:: Yazılı alıştırma ::
Aşağıdaki, dilin sınırları ve hâl dili üzerine olan metni baştan sona hiçbir değişiklik yapmadan kopyala.

Mevlânâ dilin canı, gönlü, gayb ve sır âlemini, Sevgili’yi, Tanrı’yı ve aşkı dile getirmede acze düştüğünü gördüğü için, hâl dilini kullanmayı tercih etmiştir denebilir. Bu sıraladıklarımızın sevkettiği hâl ve verdikleri zevk kolay kolay dile dökülemez. Zira genellikle dil, görüneni ifade etmede kullanılır, haliyle o, sınırlı olanı anlatır. Sûfî de sınırlı olanı aşmak istediğine göre imkânları sınırlı olan dil, onun hâlini yansıtmada yeterli olmayacaktır.

Bunun ötesini anlatmada dil âcizdir; dilin işi-gücü, görüneni anlatmaktır zaten.

Hâlbuki görünen şekil, gül yaprağına benzer, su gibi eriyip gidiverir.[126]

“… Bunun tafsili hadsiz ve Tanrı’nın işleri, yolları da hudutsuzdur. Hudutsuz olan bir şey şerh edilemez. Zira şerh ve beyan mahduttur. Hudutsuz olan bir şey de sayıya-sınıra sığmaz. Fakat akıllı kimseler bu az olan şey (sûfînin hâlin)den çoğunu da anlar. Gafiller ise çoktan azı bile anlayamazlar. Zira ‘akıllı bir kimseye bir işaret kâfidir.’ Gafile ise şerhin faydası yoktur.”[127]

Düşünce sözü aştığından, insan, her düşündüğünü dil kalıbına sokmada âcizdir.

[Bir koleksiyondan çıkarılan veriler]
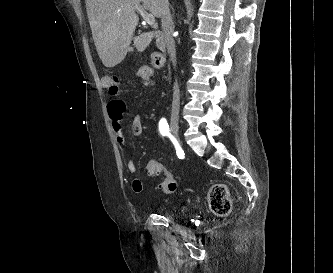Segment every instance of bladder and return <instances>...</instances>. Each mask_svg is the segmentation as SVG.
I'll use <instances>...</instances> for the list:
<instances>
[{
	"instance_id": "obj_1",
	"label": "bladder",
	"mask_w": 333,
	"mask_h": 273,
	"mask_svg": "<svg viewBox=\"0 0 333 273\" xmlns=\"http://www.w3.org/2000/svg\"><path fill=\"white\" fill-rule=\"evenodd\" d=\"M179 210L181 213H184L186 211V207L184 205H182ZM170 217L173 218L174 216L171 215Z\"/></svg>"
}]
</instances>
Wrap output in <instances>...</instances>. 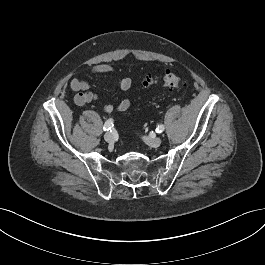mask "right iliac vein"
Returning a JSON list of instances; mask_svg holds the SVG:
<instances>
[{"label":"right iliac vein","mask_w":265,"mask_h":265,"mask_svg":"<svg viewBox=\"0 0 265 265\" xmlns=\"http://www.w3.org/2000/svg\"><path fill=\"white\" fill-rule=\"evenodd\" d=\"M104 139L106 142L108 143H113L114 142V135L113 133L111 132H107L105 135H104Z\"/></svg>","instance_id":"1"}]
</instances>
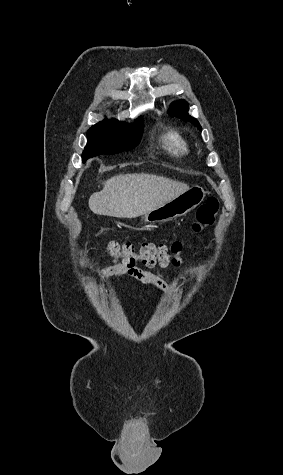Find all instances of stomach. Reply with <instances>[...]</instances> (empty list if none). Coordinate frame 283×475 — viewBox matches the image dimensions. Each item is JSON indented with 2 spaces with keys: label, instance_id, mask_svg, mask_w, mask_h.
Wrapping results in <instances>:
<instances>
[{
  "label": "stomach",
  "instance_id": "0dacf381",
  "mask_svg": "<svg viewBox=\"0 0 283 475\" xmlns=\"http://www.w3.org/2000/svg\"><path fill=\"white\" fill-rule=\"evenodd\" d=\"M206 192L200 186H194L190 188L185 194L173 198L170 202H166L163 206H159L156 210H151L142 216L144 222L149 224H163V222H169L173 218H179V216H185L194 208H197L205 198Z\"/></svg>",
  "mask_w": 283,
  "mask_h": 475
}]
</instances>
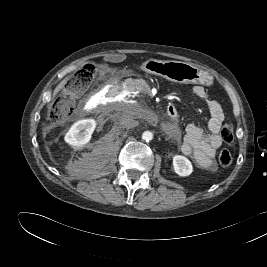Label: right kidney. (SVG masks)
<instances>
[{"instance_id":"right-kidney-1","label":"right kidney","mask_w":267,"mask_h":267,"mask_svg":"<svg viewBox=\"0 0 267 267\" xmlns=\"http://www.w3.org/2000/svg\"><path fill=\"white\" fill-rule=\"evenodd\" d=\"M96 128L94 119H83L75 122L65 135V142L74 147L86 145Z\"/></svg>"}]
</instances>
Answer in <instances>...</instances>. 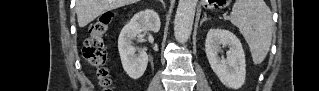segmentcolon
Returning <instances> with one entry per match:
<instances>
[{
    "label": "colon",
    "mask_w": 319,
    "mask_h": 91,
    "mask_svg": "<svg viewBox=\"0 0 319 91\" xmlns=\"http://www.w3.org/2000/svg\"><path fill=\"white\" fill-rule=\"evenodd\" d=\"M112 20V14L101 15L90 27V35L83 46V57L88 65L95 70L96 76L104 90H110V80L105 68L106 51L104 48V35Z\"/></svg>",
    "instance_id": "colon-1"
}]
</instances>
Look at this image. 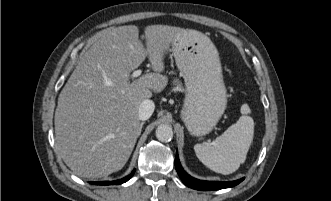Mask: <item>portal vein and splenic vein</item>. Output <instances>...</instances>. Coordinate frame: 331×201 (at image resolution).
I'll return each mask as SVG.
<instances>
[{"label": "portal vein and splenic vein", "instance_id": "obj_1", "mask_svg": "<svg viewBox=\"0 0 331 201\" xmlns=\"http://www.w3.org/2000/svg\"><path fill=\"white\" fill-rule=\"evenodd\" d=\"M141 75V70H136L132 73L131 77L136 78Z\"/></svg>", "mask_w": 331, "mask_h": 201}]
</instances>
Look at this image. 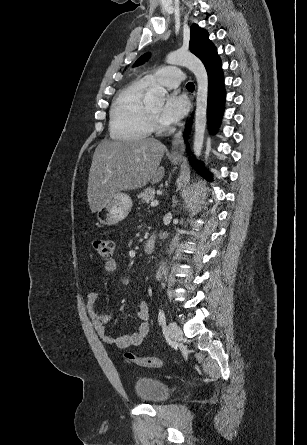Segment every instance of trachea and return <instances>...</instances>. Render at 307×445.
<instances>
[{
    "label": "trachea",
    "instance_id": "3493384b",
    "mask_svg": "<svg viewBox=\"0 0 307 445\" xmlns=\"http://www.w3.org/2000/svg\"><path fill=\"white\" fill-rule=\"evenodd\" d=\"M186 87L188 90H194V83L189 82V83H187Z\"/></svg>",
    "mask_w": 307,
    "mask_h": 445
}]
</instances>
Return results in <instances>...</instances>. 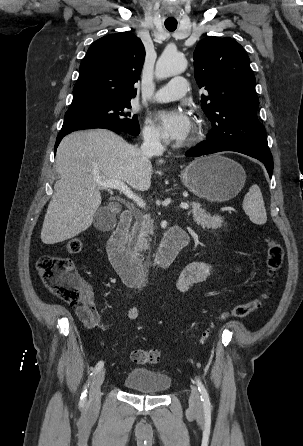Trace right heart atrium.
Wrapping results in <instances>:
<instances>
[{
  "mask_svg": "<svg viewBox=\"0 0 303 446\" xmlns=\"http://www.w3.org/2000/svg\"><path fill=\"white\" fill-rule=\"evenodd\" d=\"M142 133L144 140L148 144L157 145L164 141L161 131L150 119L145 121Z\"/></svg>",
  "mask_w": 303,
  "mask_h": 446,
  "instance_id": "obj_1",
  "label": "right heart atrium"
}]
</instances>
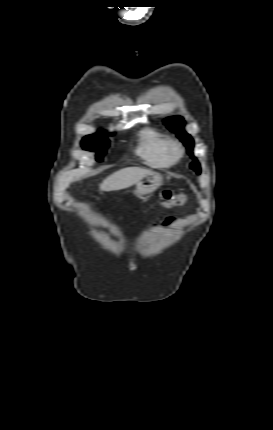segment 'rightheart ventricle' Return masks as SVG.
<instances>
[{"label": "right heart ventricle", "mask_w": 273, "mask_h": 430, "mask_svg": "<svg viewBox=\"0 0 273 430\" xmlns=\"http://www.w3.org/2000/svg\"><path fill=\"white\" fill-rule=\"evenodd\" d=\"M170 141L171 138L161 132L151 128L144 129L139 134L136 153L151 168H169L173 165L168 155Z\"/></svg>", "instance_id": "1"}]
</instances>
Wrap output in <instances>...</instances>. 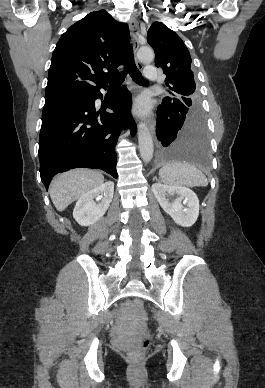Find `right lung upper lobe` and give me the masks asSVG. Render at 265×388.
I'll list each match as a JSON object with an SVG mask.
<instances>
[{"label": "right lung upper lobe", "mask_w": 265, "mask_h": 388, "mask_svg": "<svg viewBox=\"0 0 265 388\" xmlns=\"http://www.w3.org/2000/svg\"><path fill=\"white\" fill-rule=\"evenodd\" d=\"M129 30L94 11L62 34L53 52L45 100L77 97L107 87L125 60ZM108 72H105V71Z\"/></svg>", "instance_id": "1"}]
</instances>
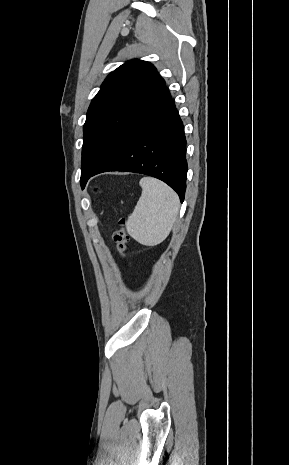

:: Problem çözümü ::
Mevlânâ dilin canı, gönlü, gayb ve sır âlemini, Sevgili’yi, Tanrı’yı ve aşkı dile getirmede acze düştüğünü gördüğü için, hâl dilini kullanmayı tercih etmiştir denebilir. Bu sıraladıklarımızın sevkettiği hâl ve verdikleri zevk kolay kolay dile dökülemez. Zira genellikle dil, görüneni ifade etmede kullanılır, haliyle o, sınırlı olanı anlatır. Sûfî de sınırlı olanı aşmak istediğine göre imkânları sınırlı olan dil, onun hâlini yansıtmada yeterli olmayacaktır.

Bunun ötesini anlatmada dil âcizdir; dilin işi-gücü, görüneni anlatmaktır zaten.

Hâlbuki görünen şekil, gül yaprağına benzer, su gibi eriyip gidiverir.[126]

“… Bunun tafsili hadsiz ve Tanrı’nın işleri, yolları da hudutsuzdur. Hudutsuz olan bir şey şerh edilemez. Zira şerh ve beyan mahduttur. Hudutsuz olan bir şey de sayıya-sınıra sığmaz. Fakat akıllı kimseler bu az olan şey (sûfînin hâlin)den çoğunu da anlar. Gafiller ise çoktan azı bile anlayamazlar. Zira ‘akıllı bir kimseye bir işaret kâfidir.’ Gafile ise şerhin faydası yoktur.”[127]

Düşünce sözü aştığından, insan, her düşündüğünü dil kalıbına sokmada âcizdir.